_EXERCISE BRIEF:_ Below are entries; tally how many lines hold the string "nose" and answer with only that figure.

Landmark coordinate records
————

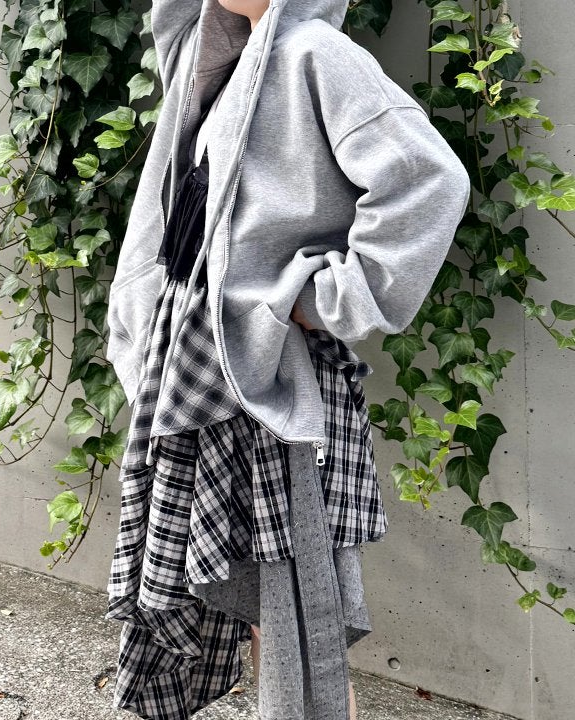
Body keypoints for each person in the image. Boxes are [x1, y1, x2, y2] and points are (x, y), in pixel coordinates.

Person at [105, 1, 471, 719]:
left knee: (295, 610)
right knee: (259, 606)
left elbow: (429, 180)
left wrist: (323, 300)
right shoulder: (214, 58)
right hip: (203, 361)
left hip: (268, 370)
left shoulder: (315, 54)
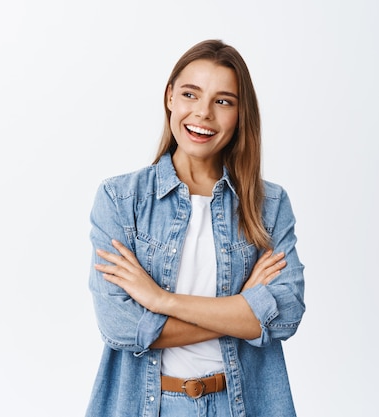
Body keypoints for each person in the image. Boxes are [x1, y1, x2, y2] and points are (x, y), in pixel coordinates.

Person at [85, 39, 305, 417]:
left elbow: (284, 314)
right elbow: (120, 327)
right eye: (191, 94)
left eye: (223, 101)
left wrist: (160, 301)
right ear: (170, 96)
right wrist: (243, 313)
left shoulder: (268, 206)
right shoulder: (121, 200)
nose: (203, 113)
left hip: (240, 405)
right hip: (149, 407)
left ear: (240, 114)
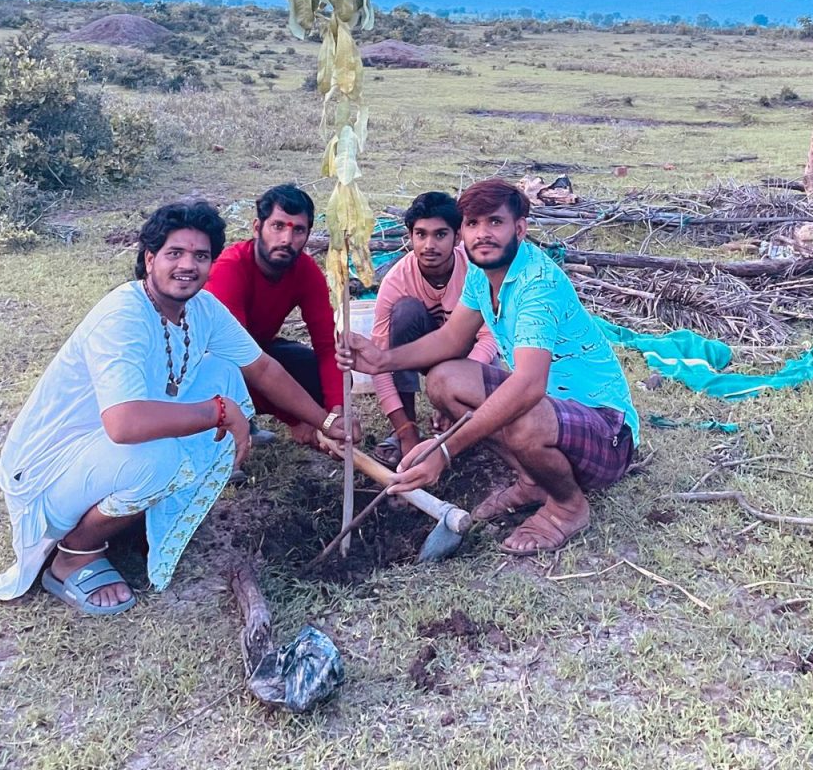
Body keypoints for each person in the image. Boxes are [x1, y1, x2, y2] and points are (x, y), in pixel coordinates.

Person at [0, 201, 356, 615]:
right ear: (150, 258)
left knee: (223, 372)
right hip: (46, 473)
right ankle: (73, 555)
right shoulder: (123, 315)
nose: (188, 265)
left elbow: (262, 368)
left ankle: (130, 516)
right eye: (175, 253)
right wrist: (218, 412)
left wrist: (326, 421)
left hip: (98, 458)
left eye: (201, 256)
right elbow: (123, 424)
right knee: (160, 458)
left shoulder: (202, 309)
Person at [338, 179, 640, 556]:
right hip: (554, 413)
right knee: (444, 380)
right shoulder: (482, 274)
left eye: (495, 222)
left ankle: (567, 507)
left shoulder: (537, 285)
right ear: (462, 232)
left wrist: (444, 450)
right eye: (473, 223)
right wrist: (383, 359)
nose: (482, 234)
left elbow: (529, 386)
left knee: (526, 414)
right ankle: (533, 480)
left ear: (520, 228)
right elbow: (452, 340)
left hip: (607, 431)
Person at [205, 184, 345, 447]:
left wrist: (337, 412)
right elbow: (241, 360)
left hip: (258, 350)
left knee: (312, 368)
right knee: (229, 368)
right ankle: (229, 428)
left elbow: (328, 347)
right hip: (212, 362)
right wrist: (298, 420)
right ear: (257, 228)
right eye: (278, 226)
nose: (286, 240)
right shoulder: (229, 269)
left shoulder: (306, 271)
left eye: (298, 230)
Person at [370, 191, 498, 465]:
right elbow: (379, 362)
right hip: (425, 353)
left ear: (458, 237)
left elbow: (489, 339)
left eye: (440, 235)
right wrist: (404, 431)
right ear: (410, 237)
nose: (429, 245)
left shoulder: (476, 270)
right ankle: (408, 429)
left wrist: (453, 388)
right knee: (405, 312)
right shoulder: (396, 280)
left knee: (487, 424)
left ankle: (463, 426)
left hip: (471, 356)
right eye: (421, 234)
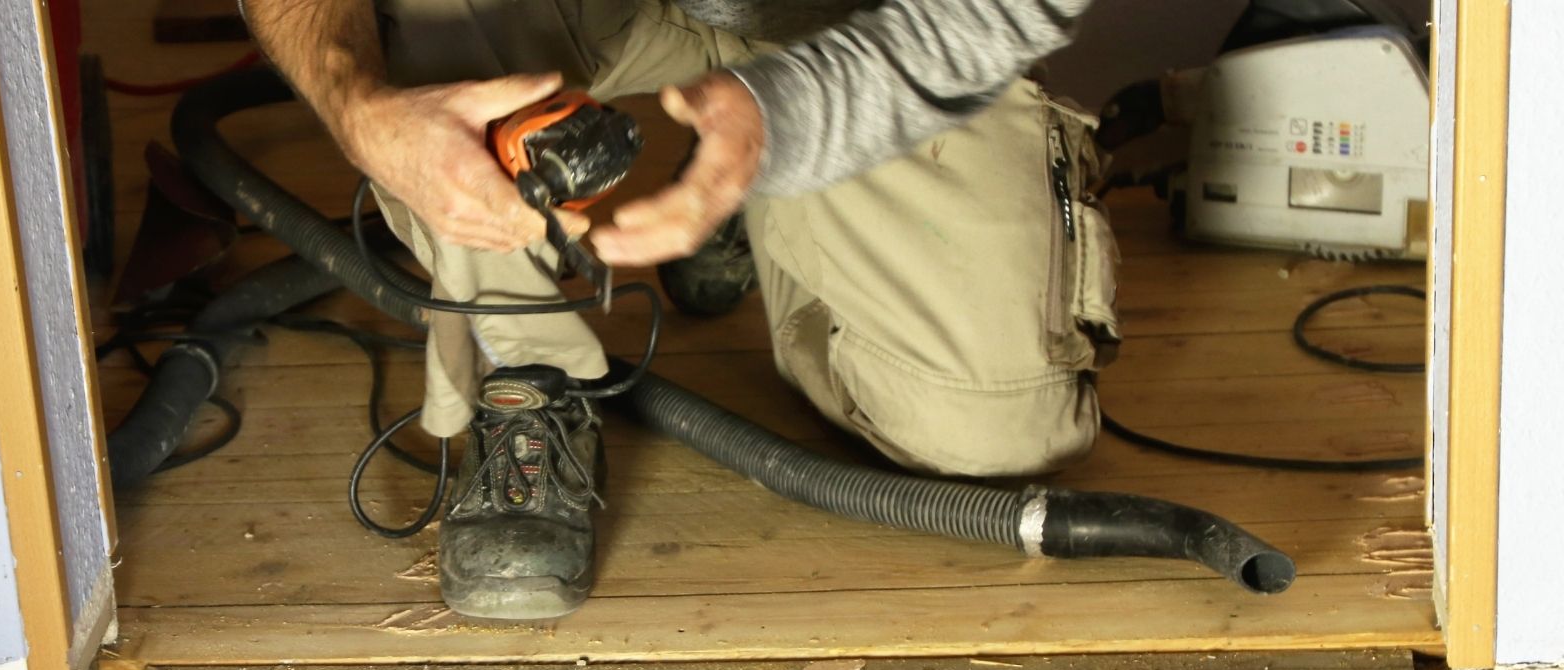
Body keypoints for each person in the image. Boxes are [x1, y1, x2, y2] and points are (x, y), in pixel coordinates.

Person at [242, 0, 1116, 619]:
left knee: (993, 431)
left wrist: (792, 120)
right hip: (551, 10)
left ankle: (763, 192)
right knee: (432, 27)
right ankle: (527, 371)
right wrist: (356, 105)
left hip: (859, 25)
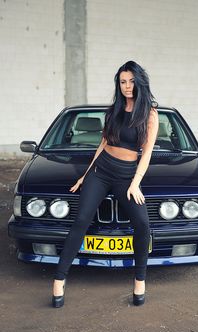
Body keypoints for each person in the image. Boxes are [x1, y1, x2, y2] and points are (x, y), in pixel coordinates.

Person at [52, 60, 159, 308]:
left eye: (131, 81)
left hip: (126, 176)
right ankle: (59, 280)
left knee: (143, 224)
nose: (127, 86)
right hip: (101, 172)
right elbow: (102, 145)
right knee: (81, 221)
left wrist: (135, 183)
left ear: (140, 81)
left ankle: (139, 280)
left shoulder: (150, 113)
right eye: (123, 82)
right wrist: (85, 175)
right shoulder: (113, 110)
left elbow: (148, 153)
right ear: (118, 84)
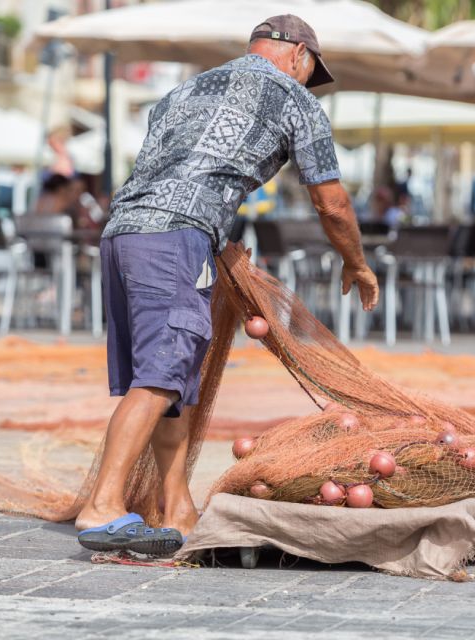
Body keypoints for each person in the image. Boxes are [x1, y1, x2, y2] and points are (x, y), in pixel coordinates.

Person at [75, 15, 379, 555]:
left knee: (176, 381)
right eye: (312, 71)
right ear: (299, 56)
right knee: (164, 375)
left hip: (123, 233)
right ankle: (102, 506)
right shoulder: (295, 98)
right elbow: (331, 202)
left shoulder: (181, 91)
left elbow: (176, 170)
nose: (310, 80)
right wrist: (356, 263)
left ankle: (177, 507)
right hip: (175, 237)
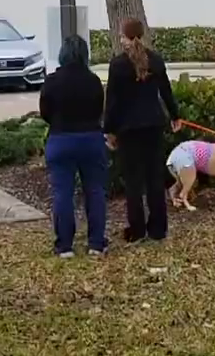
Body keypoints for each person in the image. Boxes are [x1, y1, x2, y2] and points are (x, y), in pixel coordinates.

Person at [103, 19, 181, 243]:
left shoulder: (118, 65)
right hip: (154, 126)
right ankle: (158, 229)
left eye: (121, 36)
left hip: (129, 130)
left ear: (126, 38)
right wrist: (175, 116)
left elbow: (113, 102)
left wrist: (109, 130)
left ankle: (137, 229)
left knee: (133, 182)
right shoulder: (155, 60)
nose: (120, 39)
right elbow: (166, 91)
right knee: (155, 179)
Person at [39, 35, 109, 257]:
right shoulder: (93, 81)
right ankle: (96, 243)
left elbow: (45, 112)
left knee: (62, 194)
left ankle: (65, 245)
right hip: (91, 138)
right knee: (95, 191)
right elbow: (100, 109)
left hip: (61, 139)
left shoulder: (51, 81)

————

_SOLUTION TO THIS PROBLEM:_ 8